• **Reading passage**
BAGHDAD - Iraq's new minister of the interior, Falah al-Nakib, and his staff were so taken by surprise by the unexpected handover of sovereignty by the US-led occupation on Monday that they failed to make it to the brief ceremony.

They stayed in their office, an air-raid shelter meant for one of Saddam Hussein's daughters, and watched it on television.

But when they heard the news that L Paul Bremer, the American administrator of the Coalition Provisional Authority (CPA), had left the country, they kissed and shook hands, says Sabah al-Ali, a close adviser to the minister and his former brother-in-arms in the fight against Saddam. The CPA was the occupation mechanism that ran the country since the invasion in April last year.

"It was such a relief for us," said al-Ali. "Bremer was the supreme leader of our country in a period that was very tragic and in which may bad things happened to Iraq." Bremer left for the US in a military transport plane immediately after the handover ceremony in Baghdad.

There was also a very practical side to the relief felt in the interior ministry. "While Bremer was around he still exercised ultimate authority," said al-Ali. "We never knew when one of our instructions would be countered by him."

The handover of sovereignty to the new Iraqi government headed by Prime Minister Iyad Allawi went ahead two days ahead of the scheduled date, June 30. It marks a formal end to 15 months of occupation after the US-led invasion last year.

The reason for moving the date forward seems obvious to people in Iraq, and few questioned the wisdom of it. In a country racked by violent attacks and debilitating instability, many ordinary Iraqis saw it as a smart move as June 30 would have been an invitation for insurgents to mount attacks.

The new government seems to be able to count on an initial measure of sympathy from a population that has been shaken by a prolonged period of instability. Restoration of public order is seen everywhere as the key to the new government's success or failure.

Even so, there is very little tolerance for the continued presence of American and other foreign troops after the handover. The US will keep at least 138,000 troops in Iraq (augmented by about 20,000 from other countries) for the foreseeable future, he said. Fourteen permanent or semi-permanent military bases have been, and are being constructed to house them. These forces have, by an 11th hour edict of Bremer, complete immunity from Iraqi law and Iraqi courts.

• **Information provided**
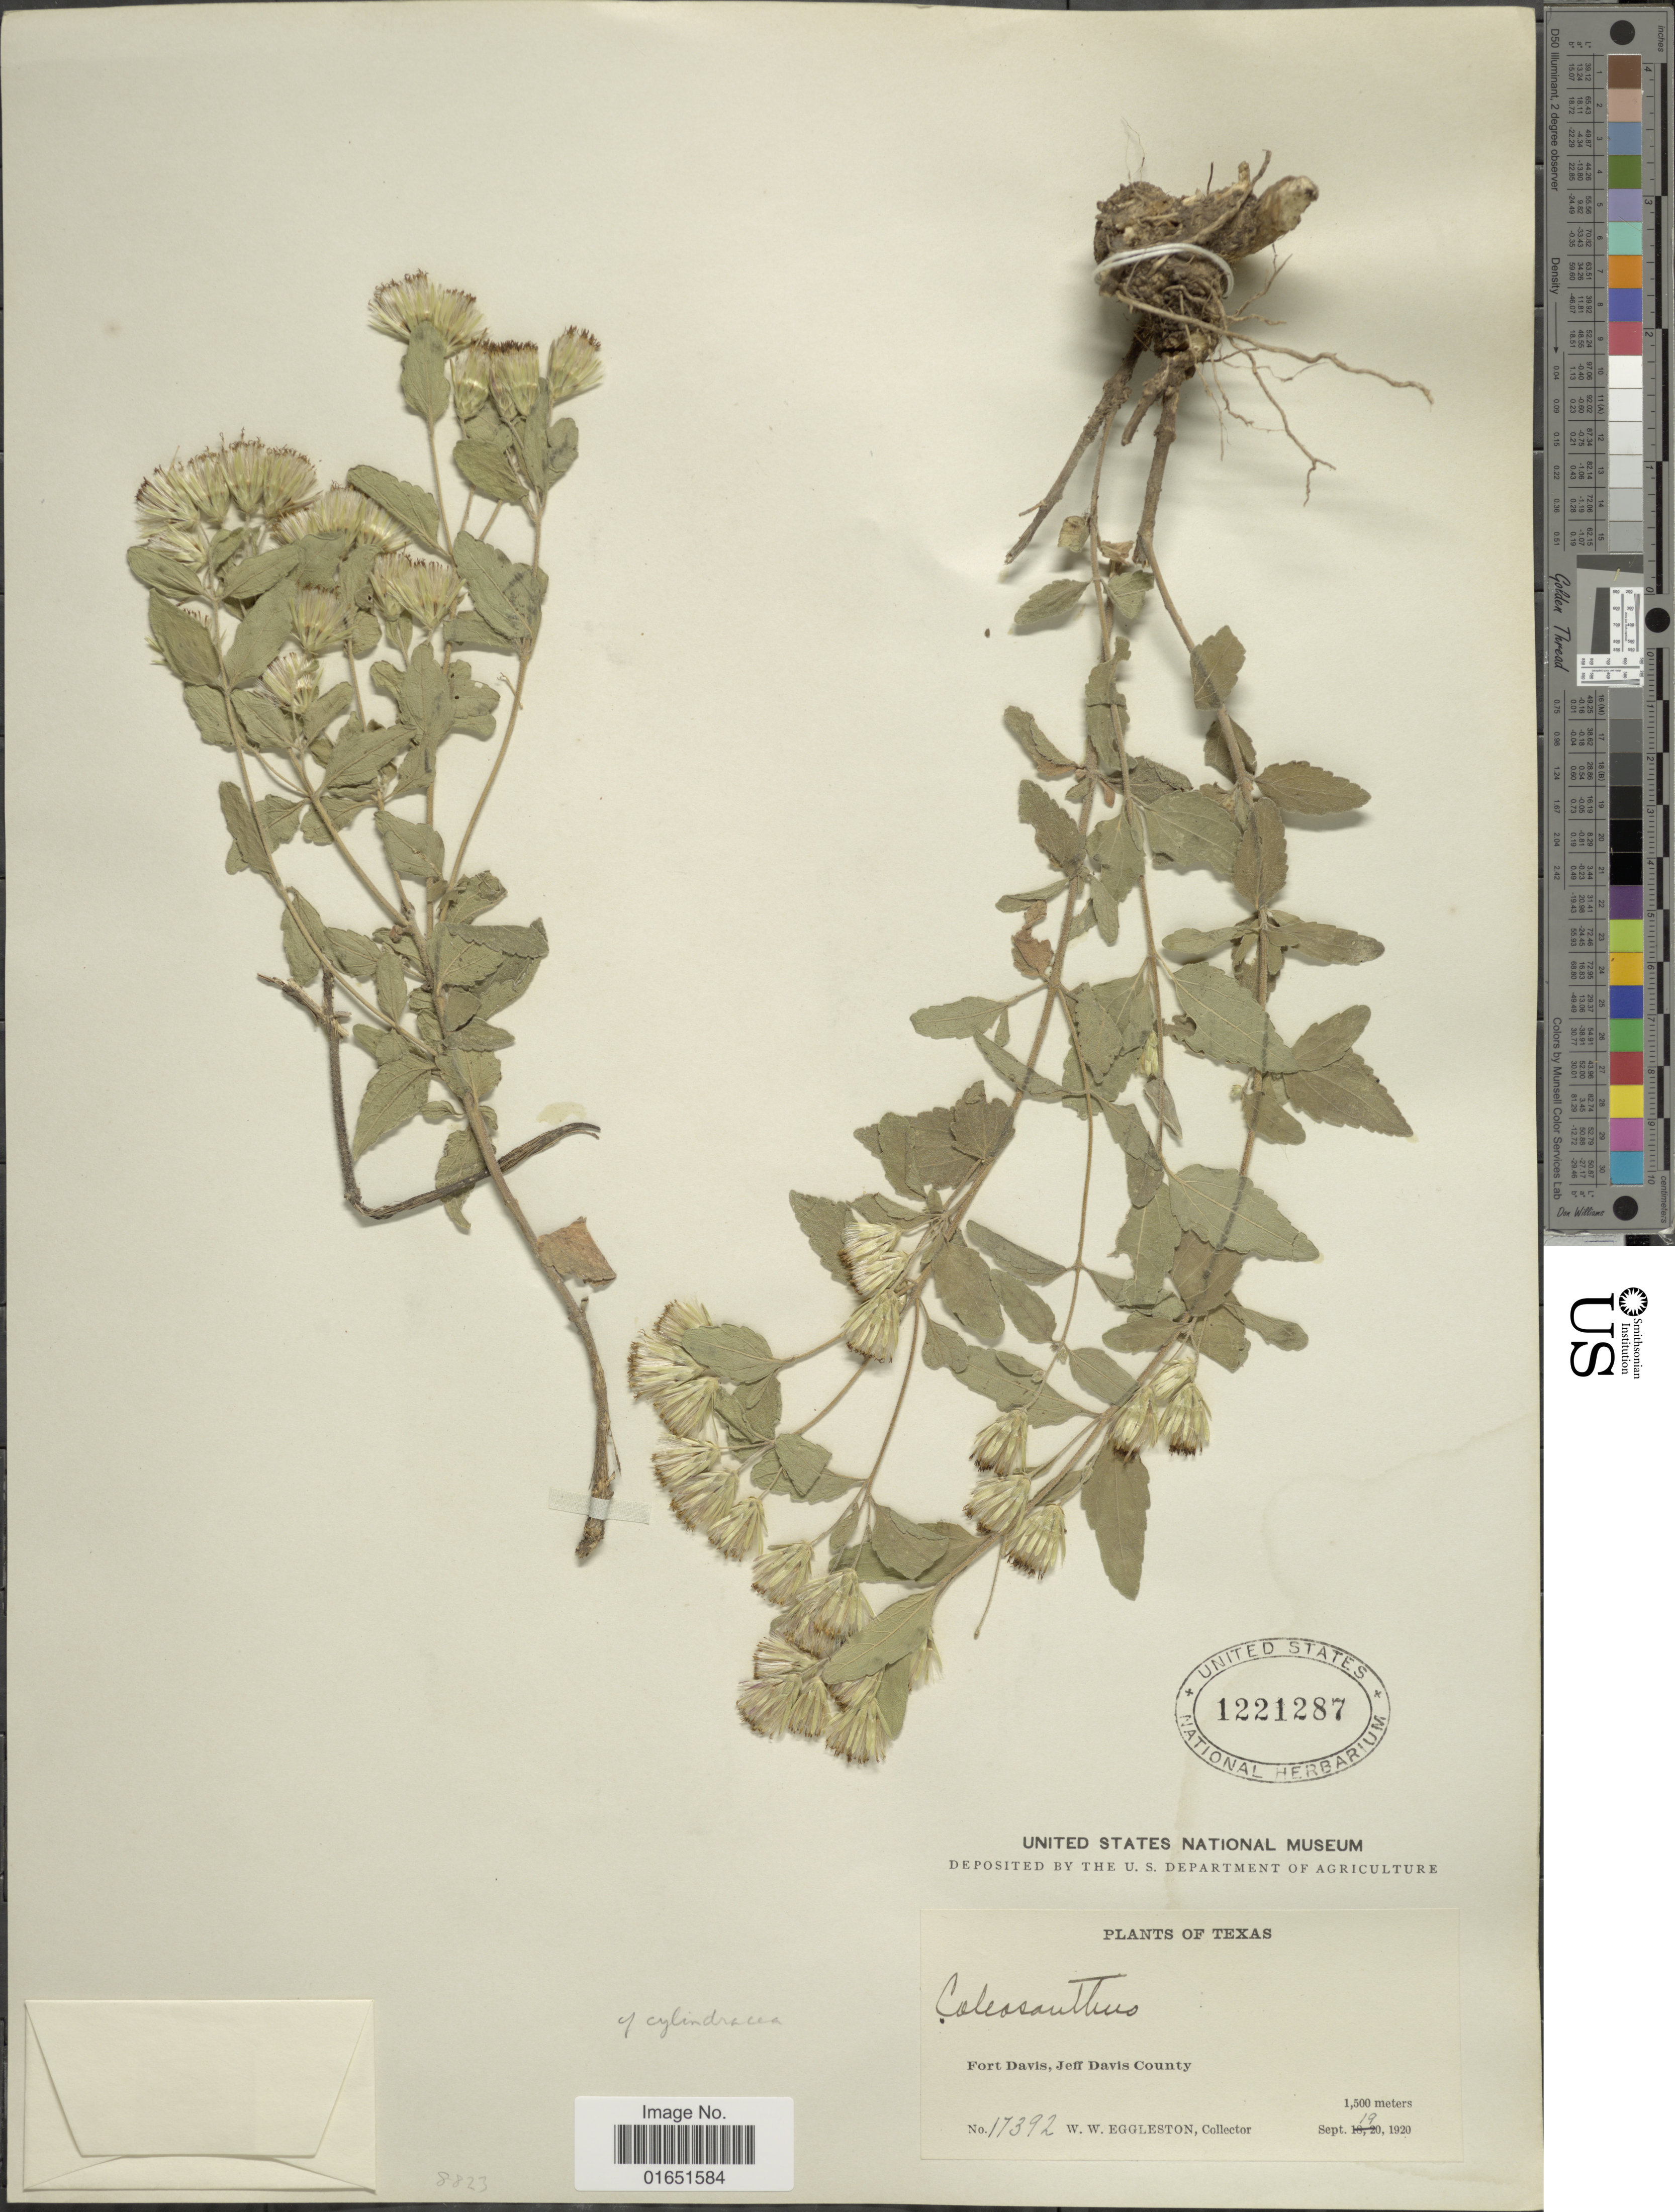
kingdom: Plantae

• **What is expected**
Resume the article on Iraq's handover of sovereignty, picking up directly after its last sentence about foreign troops' immunity from Iraqi law and courts.

• **Written response**
Saad Jawad, professor of political science at the University of Baghdad, sounded pessimistic about the chances of success of the new government of Prime Minister Allawi. "On the one hand the ministers are still tied to the Americans for many things they need, and on the other they will be blamed if things go wrong," he said. "This government is neither elected nor independent," said Jawad. "Everything will depend on whether the Americans will give them everything they need to do the job."

The interim government will be in charge until Iraqis vote in a general election, which must take place by January 31 next year, according to a UN Security Council resolution.

Allawi's government will not have the power or the authority to change the interim constitution or even amend the Transitional Administrative Law. Additionally, Bremer created and appointed an electoral commission that can ban political parties; gave five-year terms to the new hand-picked national security adviser and national intelligence chief; and appointed inspectors-general with five-year terms over every one of the 26 Iraqi government ministries.

The new government will still depend on the former coalition forces, now renamed the Multi-National Forces, for most security operations. The newly reconstituted Iraqi security forces, police, national guard and army now number some 200,000. But they have only been provided light arms, and even for communications and other logistics they still depend mainly on the US army.

The problem is that opponents of the government will escalate their efforts to see it fail, as has happened already in the run-up to the handover. And it is hard to see how the newly formed, inexperienced and somewhat under-equipped Iraqi government can succeed where US forces failed.

Al-Ali had the same response to this as most ordinary Iraqis who responded to this question. "We know our own people. Iraqis are much better at controlling Iraqis than outsiders are. We can succeed."

Choppy waters ahead
Radio Free Europe/Radio Liberty reports that a key problem for the new government will be how to safeguard its members from assassination. The run-up to Monday's handover has seen a cascade of attacks on Iraqis cooperating with the new government and of direct threats against top leaders.

One group of insurgents released a recorded threat against Allawi in mid-June. In it, the group vows to murder Allawi the same way it disposed in May of Abd al-Zahra Uthman Muhammad (aka Izz al-Din Salim) - a member of the former US-appointed Iraqi Governing Council - in a suicide bomb attack.

The voice is believed to be that of Abu Musab al-Zarqawi, a Jordanian militant alleged to have links with al-Qaeda. His group and multiple other insurgent organizations show no sign of ending their resistance to efforts to build a new post-Saddam order.

But many analysts say equally tough challenges for Iraq's new government may come from within its own ranks. That is because the interim administration comprises representatives of factions that over the past months have acted as rivals as often as they have as partners.

Until now, the parties' experience working together has taken place in a setting largely controlled by the CPA, which is now disbanded.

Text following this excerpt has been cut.